Queensland Police get a grip on juvenile offending
Hard-pressed police in Queensland’s youth crime ‘capital’ of Townsville are hopeful that they have turned the tide, posting drops of up to 53 per cent in robbery, car theft and burglary rates.
Hard-pressed police in Queensland’s youth crime “capital” of Townsville are hopeful they have turned the tide, posting drops of up to 53 per cent in robbery, car theft and burglary rates.
Early data shows that a combination of police flying squads and a crackdown on repeat offenders breaching bail conditions has, for the first time, arrested the spate of juvenile offending that has become a political crisis for the state Labor government.
Taskforce Guardian – a roving police operation that pairs officers and youth justice workers to run patrols, bail checks and investigations – has allowed police to adopt a more muscular stance in cracking down on a hardcore of repeat and serious juvenile offenders numbering 454 individuals across the state.
Police figures, obtained by The Weekend Australian, show how crime fell dramatically in the nine weeks before and after the latest deployment of Taskforce Guardian to Townsville late last year.
Car theft by youths was down 44.3 per cent, falling from 451 to 251 episodes of unlawful use of a motor vehicle.
Unlawful entry with intent, another key marker of youth offending, dropped by 37.04 per cent, while robbery plunged by nearly 54 per cent – from 76 incidents to 35.
On longer term stats, comparing the past six months to the previous six, solved crimes committed by young offenders dropped 11 per cent in Townsville and 28 per cent across the state.
Deputy Police Commissioner Shane Chelepy, leading the youth crime response, is cautiously optimistic and believes a law change last year to make breaching bail conditions an offence for young offenders has helped.
“I am very hopeful and very buoyed by the stats I am starting to see, but we know there is a lot more work to do; recent polls in the community show a lot of people feel unsafe,” he said.
“Crime stats are important as indicators of our approach to youth crime, allowing us to change our strategies if they are needed, but to me, the overarching measure is ensuring that people feel safe and are safe.”
Recently released taxpayer-funded polling found fewer than half the people living in north Queensland (43 per cent) generally felt safe in their community, compared with statewide average of 54 per cent.
Wendy Ambrose, secretary of the Townsville Crime Committee, said intensity of the crime problem “ebbed and flowed”, depending on when hardcore offenders were in or out of detention, and she didn’t believe the respite would last.
“Definitely not,” she said. “History tells us that that just will not happen.
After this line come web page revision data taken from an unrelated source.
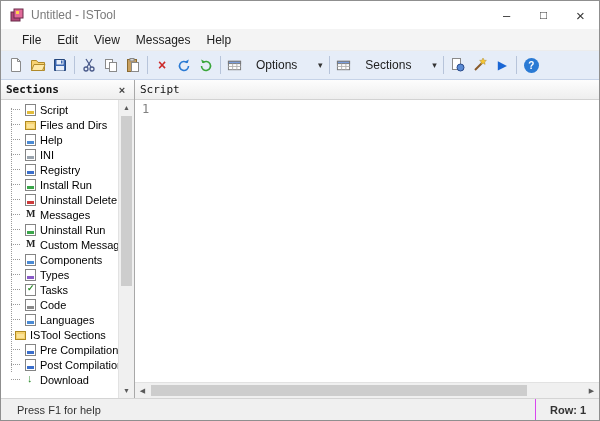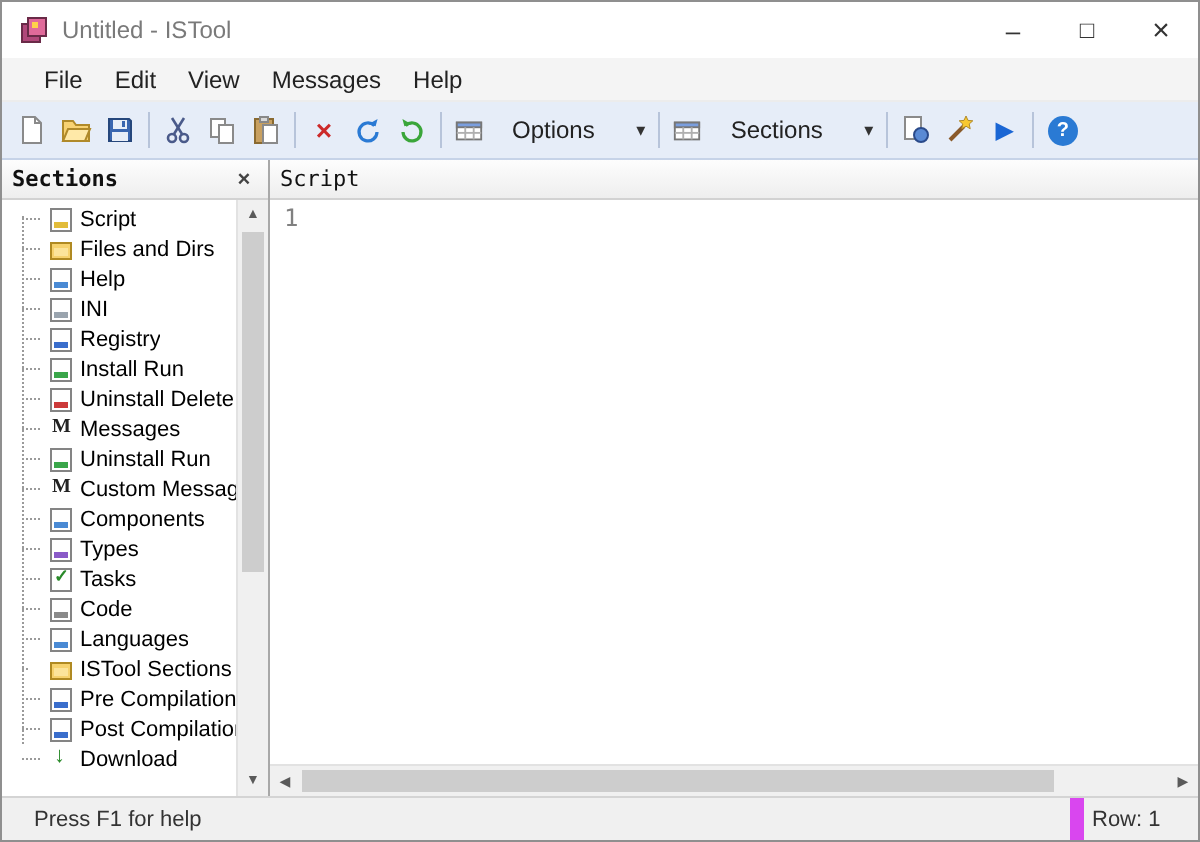--- a/index.html
+++ b/index.html
@@ -56,7 +56,7 @@
             white-space:nowrap;position:relative;}
   .tree-row::before{content:"";position:absolute;left:10px;width:9px;top:7px;border-top:1px dotted #9a9a9a;}
   .lvl1{padding-left:24px;}
-  .lvl0{padding-left:24px;}
+  .lvl0{padding-left:14px;}
   .lvl0::before{width:3px;}
   .tlabel{overflow:hidden;}
 

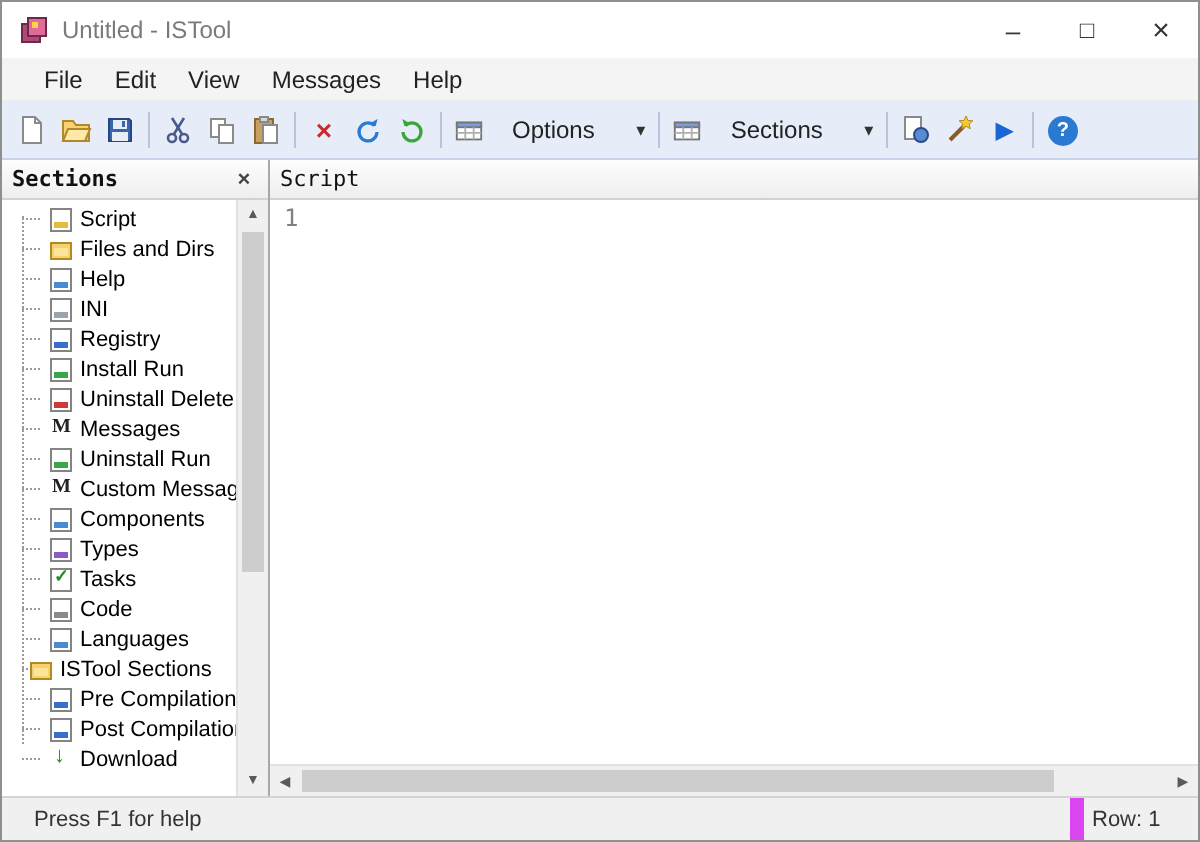--- a/index.html
+++ b/index.html
@@ -111,8 +111,8 @@
   .statusbar{height:21px;flex:0 0 auto;background:#f0f0f0;border-top:1px solid #d4d4d4;
              display:flex;align-items:center;font-size:11px;color:#333;}
   .sb-help{flex:1;padding-left:16px;}
-  .sb-cell{width:64px;height:100%;display:flex;align-items:center;padding-left:4px;
-           border-left:7px solid #d946ef;box-sizing:border-box;}
+  .sb-cell{width:64px;height:100%;display:flex;align-items:center;padding-left:14px;
+           border-left:1px solid #d946ef;box-sizing:border-box;font-weight:bold;}
 </style>
 </head>
 <body>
I mean it is a beautiful city, we all love living here but the crime is wrecking it.
“It’s gotten to the stage now where people, particularly pensioners, are too scared to even go out shopping on their own because they’re confronted in the car parks and things.”
Youth crime looms as a potentially decisive vote-shifter in October’s state election, where Premier Steven Miles will seek a fourth term for the Labor government he inherited from Annastacia Palaszczuk last December. The ALP is keenly aware the issue could cost it office, especially in the regions where public anger at juvenile offending is white hot.
Three Labor-held state seats are up for grabs in Townsville. Asked why it had taken the police so long to get a handle on the problem there, Mr Chelepy said: “What this has allowed us to do is change our operating model and surge Taskforce Guardian, Public Safety Response Team and extra staff into areas to support local police when we see a spike.”
Former deputy police commissioner Paul Taylor, who is running to be mayor of Cairns at next month’s local government elections, called for the Queensland Police Service to be rebranded as a police “force”, saying: “I do think that sends a message. There needs to be a line in the sand.”
Bob Atkinson, a Queensland police commissioner who later took presiding roles at the royal commission into institutionalised child abuse and the ongoing inquiry into defence and veterans’ suicide, and who in 2018 recommended GPS tracking as an alternative to detaining youth offenders, said the little-used monitoring devices should be a bigger part of the mix.
Matt Notts, chief of a foundation that runs an after-dark youth centre in Townsville said it offered activities, classes and diversionary services that “helped reduce the burden on police”.